Playing the market in these volatile conditions is not for the faint of heart, and many would admit it’s as addictive as gambling. But when FOMO is running high and everyone seems to be making money hand over fist, it’s hard to stay on the sidelines.
At some point during this explosive growth, I felt strongly and repeatedly that I needed to take a break from following the stock market. While I hadn’t done anything wrong or stupid, I was feeling so much FOMO every day and like I was losing stability in my thinking and my emotions. And I felt like it was changing me, and not for the better. Heck, while running on the treadmill I was choosing to watch CNBC (where during the day they constantly discuss the stock market) instead of ESPN (you all know how much I love sports!) Who was I becoming???
For a while, I didn’t listen to God’s promptings, and stayed continually updated on new developments across different growth stocks, the potential for gains, the likelihood for drops, and all of the pundit pontifications as to what the future held. But I was spending time with Him early one morning before the kids woke up, and I felt Him gently but clearly say: “Delete the Stocks app from your phone, and do it now.” And I knew I couldn’t put it off any longer if I wanted to stay in close relationship with Him, if I wanted His continued guidance and wisdom and involvement in my life.

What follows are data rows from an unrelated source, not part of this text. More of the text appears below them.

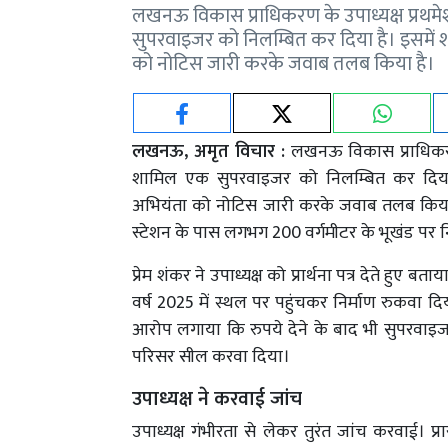
लखनऊ विकास प्राधिकरण के उपाध्यक्ष प्रथमेश
सुपरवाइजर को निलम्बित कर दिया है। इसमे
को नोटिस जारी करके जवाब तलब किया है।
लखनऊ, अमृत विचार :
लखनऊ विकास प्राधिकरण क
शामिल एक सुपरवाइजर को निलम्बित कर दिय
अभियंता को नोटिस जारी करके जवाब तलब किया है। 
स्टेशन के पास लगभग 200 वर्गमीटर के भूखंड पर नि
प्रेम शंकर ने उपाध्यक्ष को प्रार्थना पत्र देते हुए
वर्ष 2025 में स्थल पर पहुंचकर निर्माण रुकवा दिय
आरोप लगाया कि रुपये देने के बाद भी सुपरवा
परिसर सील करवा दिया।
उपाध्यक्ष ने करवाई जांच
उपाध्यक्ष गंभीरता से लेकर तुरंत जांच करवाई। 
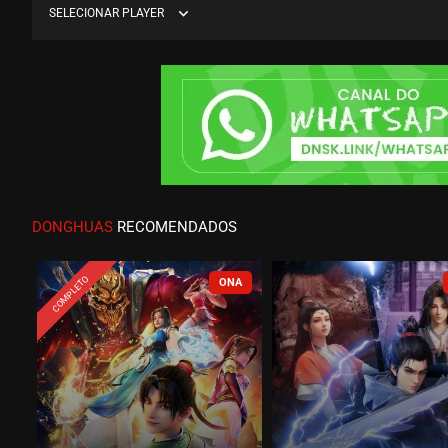
expand_more
SELECIONAR PLAYER
DONGHUAS
RECOMENDADOS
COMPLETO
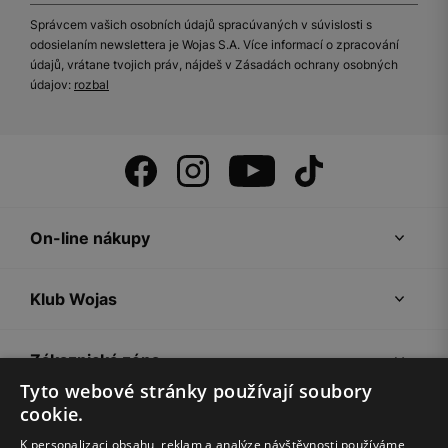
Správcem vašich osobních údajů spracúvaných v súvislosti s
odosielaním newslettera je Wojas S.A. Více informací o zpracování
údajů, vrátane tvojich práv, nájdeš v Zásadách ochrany osobných
údajov:
rozbal
On-line nákupy
Klub Wojas
Zákaznická zóna
Tyto webové stránky používají soubory
cookie.
Společnost Wojas
K personalizaci obsahu, reklam a analýze návštěvnosti používáme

You know how many of us take a break from the stress and responsibility of life by looking at our phones? Perhaps a quick Instagram or TikTok scroll, or perhaps whatever people are talking about on Twitter? Well, I used my Stocks app in the same way. I was checking it all of the time, just to make sure I didn’t miss anything. Because if I did miss something, I may not be able to BTD (buy the dip – or purchase a security at a low point) or STR (sell the rips – when a stock is raging higher). To be honest, it didn’t feel right, because I knew I didn’t want to spend my life watching stock tickers trying to “time the market.” But I didn’t really have any “skin in the game” so I rationalized it as a harmless distraction.

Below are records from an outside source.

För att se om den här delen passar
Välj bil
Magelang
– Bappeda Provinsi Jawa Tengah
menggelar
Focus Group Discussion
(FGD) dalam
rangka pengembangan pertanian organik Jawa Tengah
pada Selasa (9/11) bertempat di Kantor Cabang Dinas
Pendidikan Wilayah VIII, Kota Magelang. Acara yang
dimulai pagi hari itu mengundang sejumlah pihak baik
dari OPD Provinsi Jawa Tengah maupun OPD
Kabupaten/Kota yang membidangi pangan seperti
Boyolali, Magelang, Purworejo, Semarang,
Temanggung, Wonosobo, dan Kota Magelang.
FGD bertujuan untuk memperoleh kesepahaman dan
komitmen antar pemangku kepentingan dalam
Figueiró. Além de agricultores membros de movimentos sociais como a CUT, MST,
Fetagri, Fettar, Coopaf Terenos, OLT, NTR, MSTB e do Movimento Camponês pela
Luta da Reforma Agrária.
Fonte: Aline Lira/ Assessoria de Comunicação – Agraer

I realized, though, that it was a distraction no matter what. After deleting my Stocks app I had an immediate peace. Within a day, I was no longer emotionally tethered to the ebbs and flows the (stock) news. I was able to be much more present with my family and other responsibilities, and that felt nice and right and honoring to everything else in my life. Oh, and my weekly screentime report from Apple iOS plummeted! Plus, if any stock-related topic came up in conversation with my friends or neighbors, it gave me an opportunity to tell them I had deleted my Stocks app and was taking a long break because I found myself too caught up in the frenzy, always looking for an edge. I would like to think that spoke to them in some way.
The best outcome of this decision was really remembering that God is my source. I have always kept in the back of my mind the reminder from Deuteronomy, which states:
“But remember the Lord your God, for it is He who gives you the ability to produce wealth.”

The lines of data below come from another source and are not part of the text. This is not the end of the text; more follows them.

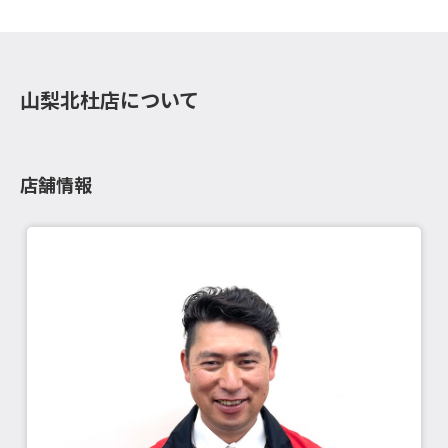
山梨北杜店について
店舗情報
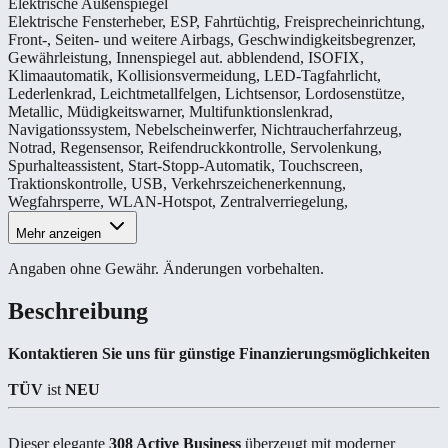
Elektrische Außenspiegel
Elektrische Fensterheber
,
ESP
,
Fahrtüchtig
,
Freisprecheinrichtung
,
Front-, Seiten- und weitere Airbags
,
Geschwindigkeitsbegrenzer
,
Gewährleistung
,
Innenspiegel aut. abblendend
,
ISOFIX
,
Klimaautomatik
,
Kollisionsvermeidung
,
LED-Tagfahrlicht
,
Lederlenkrad
,
Leichtmetallfelgen
,
Lichtsensor
,
Lordosenstütze
,
Metallic
,
Müdigkeitswarner
,
Multifunktionslenkrad
,
Navigationssystem
,
Nebelscheinwerfer
,
Nichtraucherfahrzeug
,
Notrad
,
Regensensor
,
Reifendruckkontrolle
,
Servolenkung
,
Spurhalteassistent
,
Start-Stopp-Automatik
,
Touchscreen
,
Traktionskontrolle
,
USB
,
Verkehrszeichenerkennung
,
Wegfahrsperre
,
WLAN-Hotspot
,
Zentralverriegelung
,
Mehr anzeigen
Angaben ohne Gewähr. Änderungen vorbehalten.
Beschreibung
Kontaktieren Sie uns für günstige Finanzierungsmöglichkeiten
TÜV
ist
NEU
Dieser elegante
308 Active Business
überzeugt mit moderner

And my clearer head also allowed me to remember the verse from Psalms which states that “unless the Lord builds the house, the builders labor in vain.”
I have found these promises so true not only in my life, but in the lives around me. I’m pretty sure I was not created to spend hours and hours each week obsessing over the daily changes in the price of stocks, worrying about when the right time is to buy or sell, and feeling anxious that this actually matters for my future and my family’s well-being. God will take care of me and can do exceedingly and abundantly above all that I ask or imagine. This may or may not look like a quintupled return on an investment in six months, but if He wanted to do that in some way, shape, or form, He could do that. I already know He has saved me and my family from spending the equivalent of those gains on medical costs simply by protecting us and keeping us safe over the years. So there’s that, which is pretty dang awesome!
I’m pretty sure I was not created to spend hours and hours each week obsessing over the daily changes in the price of stocks, worrying about when the right time is to buy or sell, and feeling anxious that this actually matters for my future and my family’s well-being.
I don’t know who needs to hear this, but we’re not meant to be rushing ahead of God nor making (any) decisions because of FOMO. At some point, I’m going to re-install my Stocks app, have conversations again about the companies I think are cool and promising, and make some trades. I feel like I’ve regained control over my perspective, values, and priorities of where I want to spend my time and emotional energy, but am still going to wait a bit until I get the green light from Him. And if I start losing control again, I will be quick to pull out. God is my source, not my fretful efforts to find an edge. I do not want that life, because it is void of faith and trust in Him.